- Metin bölümü
=-=-=-=-=

Image
CMTS_DURUŞMA.jpg

EVRENSEL

Cumartesi Anneleri’nin 950’inci hafta eyleminde gözaltına alınan 20 kişiye açılan davanın ilk duruşması Çağlayan’daki İstanbul 39’uncu Asliye Ceza Mahkemesi’nde görüldü. Duruşma 7 Haziran'a ertelendi.

Cumartesi Anneleri’nin 950’inci hafta eyleminde gözaltına alınan 20 kişi hakkında açılan davanın ilk duruşması Çağlayan’da bulunan İstanbul 39’uncu Asliye Ceza Mahkemesi’nde görülüyor. Cumartesi Anneleri/ İnsanları “Toplantı ve Gösteri Yürüyüşleri Kanunu’na” muhalefetten yargılanıyor.

Uluslararası İnsan Hakları Federasyonu ve İnsan Hakları Savunucularının Korunması için Gözlemevi, Dünya İşkence Karşıtı Örgüt ve İnsan Hakları Savunucularının Korunması için Gözlemevi, Dünya İşkence Karşıtı Örgüt ve İnsan Hakları Savunucularının Korunması için Gözlemevi, Turin Barosu, Lille Barosu, Tehlikedeki Avukatlar için Uluslararası Gözlemevi, Van ve Batman baroları, Avrupa Birliği Türkiye Delegasyonu, Almanya, Hollanda ve ABD başkonsolosluklarından temsilciler duruşmayı takip ediyor.

Kimlik tesbitinin ardından hakim iddianameyi okudu.  Cumartesi Anneleri’nden Hayrettin Eren’in kız kardeşi İkbal Eren’in savunmasıyla devam etti.

"BİZ BU ALANA VAR OLDUĞUMUZ SÜRECE ÇIKMAYA DEVAM EDECEĞİZ"

=-=-=-=-=

- Listelenen kayıtlar

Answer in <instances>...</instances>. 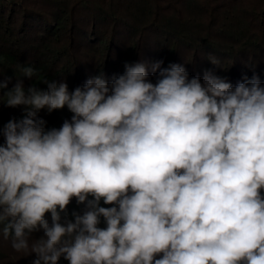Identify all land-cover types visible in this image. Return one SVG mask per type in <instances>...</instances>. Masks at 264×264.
Wrapping results in <instances>:
<instances>
[{
	"label": "clouds",
	"instance_id": "1",
	"mask_svg": "<svg viewBox=\"0 0 264 264\" xmlns=\"http://www.w3.org/2000/svg\"><path fill=\"white\" fill-rule=\"evenodd\" d=\"M162 63L155 83L144 62L72 91L0 79V110L23 109L0 126V243L32 264H264V86Z\"/></svg>",
	"mask_w": 264,
	"mask_h": 264
},
{
	"label": "trees",
	"instance_id": "2",
	"mask_svg": "<svg viewBox=\"0 0 264 264\" xmlns=\"http://www.w3.org/2000/svg\"><path fill=\"white\" fill-rule=\"evenodd\" d=\"M0 57V79L11 78L9 89L17 78L42 89L44 79H55L72 91L101 73L111 82L125 63L136 62L148 65L155 83L151 67L158 61L162 68L181 64L201 81L211 72L233 87L253 76L264 86V0H0ZM18 65L34 67L38 76L29 81ZM39 115L58 129L73 114L65 107ZM22 116V108L2 107L0 126ZM83 210L73 198L69 218ZM46 218L51 223L50 213ZM99 226L106 227L103 218ZM34 259L14 252L10 241L0 243V264ZM58 264L69 262L61 257Z\"/></svg>",
	"mask_w": 264,
	"mask_h": 264
}]
</instances>
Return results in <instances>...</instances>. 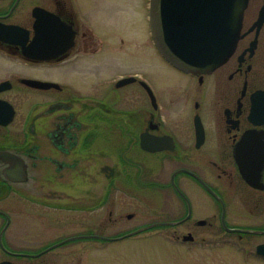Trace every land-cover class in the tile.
<instances>
[{"label": "flooded vegetation", "instance_id": "flooded-vegetation-1", "mask_svg": "<svg viewBox=\"0 0 264 264\" xmlns=\"http://www.w3.org/2000/svg\"><path fill=\"white\" fill-rule=\"evenodd\" d=\"M14 2L0 14V26L13 29L0 39V63L8 69L0 72V100L13 110L7 124L0 113V264L96 263L98 254L111 251L107 244L118 241L103 235L108 226L120 224L125 233L142 227L124 225L136 212H122L129 202L138 211L136 190L145 199L154 185L164 199V219L147 223L155 226L145 233L160 230L161 240L191 248L210 237L200 235L205 232L246 243L264 237V0H247L232 55L205 75L183 73L155 50L188 78L183 85L170 81L163 99L137 75L91 81L81 91L53 80L48 90L31 87L42 67L99 55L108 48L109 33L82 20L72 0H52L53 7H40L60 19L53 24L63 43L52 49L54 58L35 60L22 45L35 39L41 19H13ZM146 27L148 33L141 26L142 33L151 44L148 19ZM116 36L124 48V38ZM129 77L134 80L119 85ZM142 83L153 92L155 106ZM129 86L137 95L125 93ZM154 147L160 150L152 152ZM21 163L31 175L24 182L8 181L6 170ZM240 166L255 178V187ZM156 169L159 183L150 176ZM28 182L34 201L22 196ZM76 184L81 196H95V209L50 206L52 201L69 206ZM104 196L110 203H102ZM142 208L151 211L147 203Z\"/></svg>", "mask_w": 264, "mask_h": 264}, {"label": "rangeland", "instance_id": "rangeland-1", "mask_svg": "<svg viewBox=\"0 0 264 264\" xmlns=\"http://www.w3.org/2000/svg\"><path fill=\"white\" fill-rule=\"evenodd\" d=\"M72 1L76 12L82 20L95 27H97V24V31L109 33L104 36V39L107 40L104 42L108 48L104 49L105 44L103 42L101 50L104 49V51L99 55L81 57L73 63L61 64L55 68L42 67L35 74L38 81L51 82L53 80L58 83H69L75 89L81 91L87 88L88 83L91 81L102 80L107 83L119 75H137L141 81L148 83L157 96L161 92L159 98L163 99L165 96L164 89L169 86L168 83L170 81H177L180 85H183L188 79L168 67L156 53L153 44L151 43V45L145 39L142 28H144L145 32L147 31V0ZM12 2L13 0H0V14L7 12ZM36 6L53 7V3L52 0H18L17 6L12 13L13 19L28 20L31 16V9ZM117 34L124 38V48H120ZM0 61L4 63L1 58ZM0 66L2 68L0 72H8L6 65L0 63ZM10 67L13 66L9 64L8 68ZM79 70L80 77L77 74ZM192 82L195 84V81ZM204 86L205 84H203L201 89ZM135 90V86L134 88L129 86L125 93L129 92L134 96L137 95ZM28 104L25 107L20 104L18 108L25 109ZM193 112L194 110L191 109L190 114ZM179 119L180 128L184 130L187 122L185 114H182ZM152 167H154L153 164ZM28 173L31 175L30 169H28ZM150 176L156 183H159L160 178H162L159 169H156V172L154 170ZM24 185L26 188H24L22 196L29 198L32 196V185L30 182ZM136 192L140 197L138 201L140 208L138 211L133 210L131 204L134 205V203L129 202L130 206L125 207L122 213L133 211L136 212V216L129 220L128 224L126 222L124 225L137 227L153 221L163 220L164 216H160V212L164 199L158 191V186L154 185L151 188V193L149 195L145 194L146 200L142 195V191L136 190ZM75 193H82L79 184L75 185L74 194L72 195L73 198H79V194ZM87 199L85 198L83 201ZM74 202L79 205L82 204L79 199H75ZM89 203L93 204V201H89L86 204L90 205ZM102 203H110V198L107 202V198L104 196ZM146 203L151 208V211L142 208L143 204ZM50 206L56 209L66 208L69 210L83 207V205L65 207L55 202H50ZM103 212H106V208H104ZM173 217L168 216L167 218L172 219ZM198 217L197 215L196 218ZM49 223L54 225L55 219H50ZM44 224L47 223L44 222ZM111 227H107L106 232L103 233L104 236L122 237L121 235L126 234L125 231L121 230L120 224H117L115 228ZM162 234L163 232H160V230H152L107 244L111 251L107 254L104 252L98 254L97 262L94 264H264L263 259L253 255L255 245L264 242V237H252L246 243L238 241L235 237H227L222 233L205 232L200 235L204 237L210 235V237L204 240L205 242L197 241L196 247L191 248L165 242L160 238Z\"/></svg>", "mask_w": 264, "mask_h": 264}, {"label": "water", "instance_id": "water-1", "mask_svg": "<svg viewBox=\"0 0 264 264\" xmlns=\"http://www.w3.org/2000/svg\"><path fill=\"white\" fill-rule=\"evenodd\" d=\"M17 2L18 0H15L13 7ZM246 3L247 0H150L149 20L153 44L173 67L185 73L206 74L224 64L232 54L239 39ZM32 16L41 20L35 23V39L28 46L22 45L27 50L25 55L35 60L48 61L54 58L50 54L52 49L63 43L61 37L56 35L59 32L57 25L53 24V20L60 19L39 7L33 8ZM11 30L13 29L0 26V39L3 38L2 35L7 38L13 34ZM17 43L22 44L24 41ZM130 81L132 79L122 83ZM29 82L30 86L38 89L54 86L39 81ZM142 86L147 89L154 102L150 90L143 83ZM0 113L4 115L3 124L12 119L13 112L8 103L0 101ZM159 150L158 147L151 149L152 152ZM240 170L247 183L255 187V178L248 174L245 167L240 166ZM5 177L11 182H23L26 179L24 164L21 163L14 171L7 169ZM256 254L264 257V245L256 248Z\"/></svg>", "mask_w": 264, "mask_h": 264}]
</instances>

=-=-=-=-=

- Verilen görev 1
Aşağıdaki ifadelerin duruşma haberiyle örtüşüp örtüşmediğini belirtin: (a) Duruşma 7 Haziran'a ertelendi. (b) Dava, gözaltına alınan 30 kişiye açıldı. (c) İddianameyi savcı okudu. Her biri için evet ya da hayır deyin ve kararı belirleyen sözleri haberden aynen aktarın.
- Verilen görev 2
Duruşma haberine göre Cumartesi Anneleri/İnsanları hangi kanuna muhalefetten yargılanıyor?
- Verilen görev 3
Duruşma haberini son satırından sonra devam ettirerek yazın.

- Görevin yanıtı 1
(a) Evet: "Duruşma 7 Haziran'a ertelendi."
(b) Hayır: "gözaltına alınan 20 kişiye açılan davanın"
(c) Hayır: "Kimlik tesbitinin ardından hakim iddianameyi okudu."

- Görevin yanıtı 2
Toplantı ve Gösteri Yürüyüşleri Kanunu'na muhalefetten yargılanıyorlar.

- Görevin yanıtı 3
Savunmasının başında ağabeyi Hayrettin Eren’in gözaltında kaybedilme sürecini anlatan İkbal Eren

“Bu durumda abim Hayrettin Eren’in akıbetini sorduğum için ben değil, abimin yaşam hakkını elinden alanlar yargılanmalı. Biz kayıp aileleri olarak bütün kapılar yüzümüze kapatıldığı için Cumartesi Anneleri olarak kayıplarımız için bir arada durmayı ve birlikte adalet mücadelesi vermeyi seçtik. 27 Mayıs 1995’ten beri Galatasaray Meydanı’nda Cumartesi Anneleri olarak anayasanın bize verdiği demokratik hakları kullanarak yüksek sesle sevdiklerimizin akıbetlerini soruyoruz ve mezarlarını istiyoruz. 2011 yılında başbakanlık görevi sırasında Recep Tayyip Erdoğan, Cumartesi Anneleri’ni Dolmabahçe ofisinde kabul ederek, ‘Sizin sorununuz benim sorunumdur” diyerek Cumartesi Anneleri’nin haklı taleplerinin karşılayacağı sözünü vermiştir.  Fakat, cumhurbaşkanlığı hükümet sisteminin eski içişleri bakanı Süleyman Soylu  2018 yılında bizi ve kayıplarımızı hedef alarak anneleri ‘terörist’ olarak ilan etmiş ve ‘O kaybedilenler Eminönü’nde mendil satarken kaybedilmediler’ diyerek gözaltında kaybetmenin bir  devlet politikası olduğunu kabul etmiştir” dedi.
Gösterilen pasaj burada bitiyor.